- [The problem]: Below are lines of records; copy exactly those from the one containing "Après plusieurs semaines" through the one containing "tra Stati nei", leaving the pictures behind.
Data in this exercise: Begin
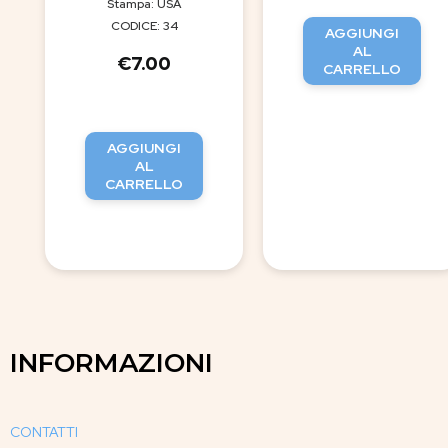
Stampa: USA
CODICE: 34
AGGIUNGI
AL
€
7.00
CARRELLO
AGGIUNGI
AL
CARRELLO
INFORMAZIONI
CONTATTI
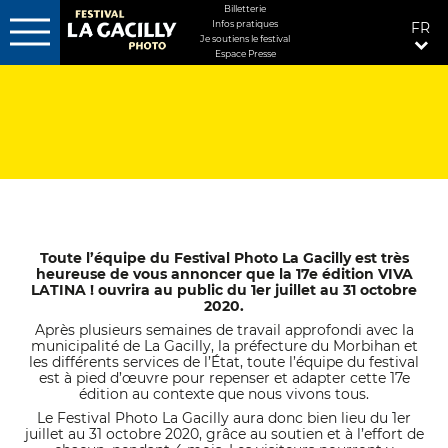
MENU
Billetterie
Infos pratiques
FR
FIXÉ
Je soutiens le festival
DROITE
Espace Presse
Aller
au
contenu
principal
Toute l’équipe du Festival Photo La Gacilly est très
heureuse de vous annoncer que la 17e édition VIVA
LATINA ! ouvrira au public du 1er juillet au 31 octobre
2020.
Après plusieurs semaines de travail approfondi avec la
municipalité de La Gacilly, la préfecture du Morbihan et
les différents services de l’État, toute l’équipe du festival
est à pied d’œuvre pour repenser et adapter cette 17e
édition au contexte que nous vivons tous.
Le Festival Photo La Gacilly aura donc bien lieu du 1er
juillet au 31 octobre 2020, grâce au soutien et à l’effort de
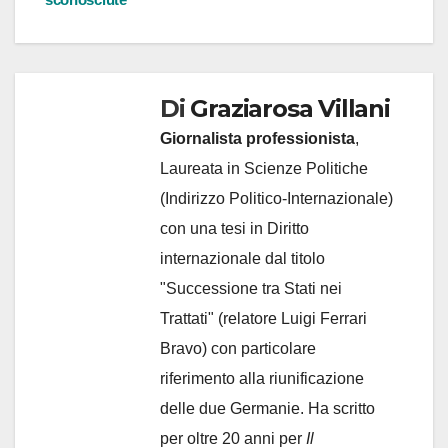
Di
Graziarosa Villani
Giornalista professionista
,
Laureata in Scienze Politiche
(Indirizzo Politico-Internazionale)
con una tesi in Diritto
internazionale dal titolo
"Successione tra Stati nei
Trattati" (relatore Luigi Ferrari
Bravo) con particolare
riferimento alla riunificazione
delle due Germanie. Ha scritto
per oltre 20 anni per
Il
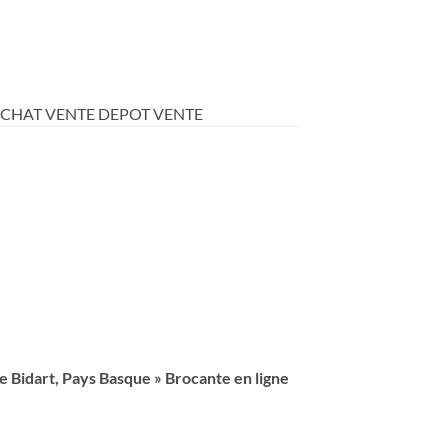
ACHAT VENTE DEPOT VENTE
e Bidart, Pays Basque »
Brocante en ligne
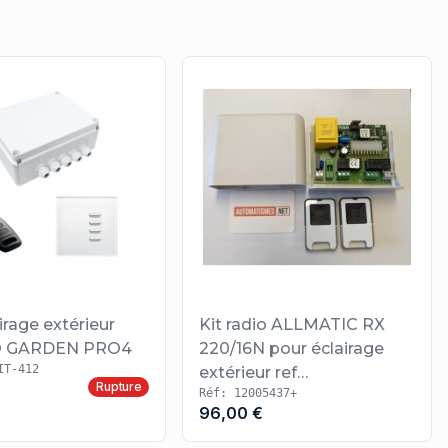
irage extérieur
Kit radio ALLMATIC RX
 GARDEN PRO4
220/16N pour éclairage
IT-412
extérieur ref
Rupture
Réf: 12005437+
12005437+12006320
96,00 €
Data in this exercise: End
- [Final answer]:
Après plusieurs semaines de travail approfondi avec la
municipalité de La Gacilly, la préfecture du Morbihan et
les différents services de l’État, toute l’équipe du festival
est à pied d’œuvre pour repenser et adapter cette 17e
édition au contexte que nous vivons tous.
Le Festival Photo La Gacilly aura donc bien lieu du 1er
juillet au 31 octobre 2020, grâce au soutien et à l’effort de
Di
Graziarosa Villani
Giornalista professionista
,
Laureata in Scienze Politiche
(Indirizzo Politico-Internazionale)
con una tesi in Diritto
internazionale dal titolo
"Successione tra Stati nei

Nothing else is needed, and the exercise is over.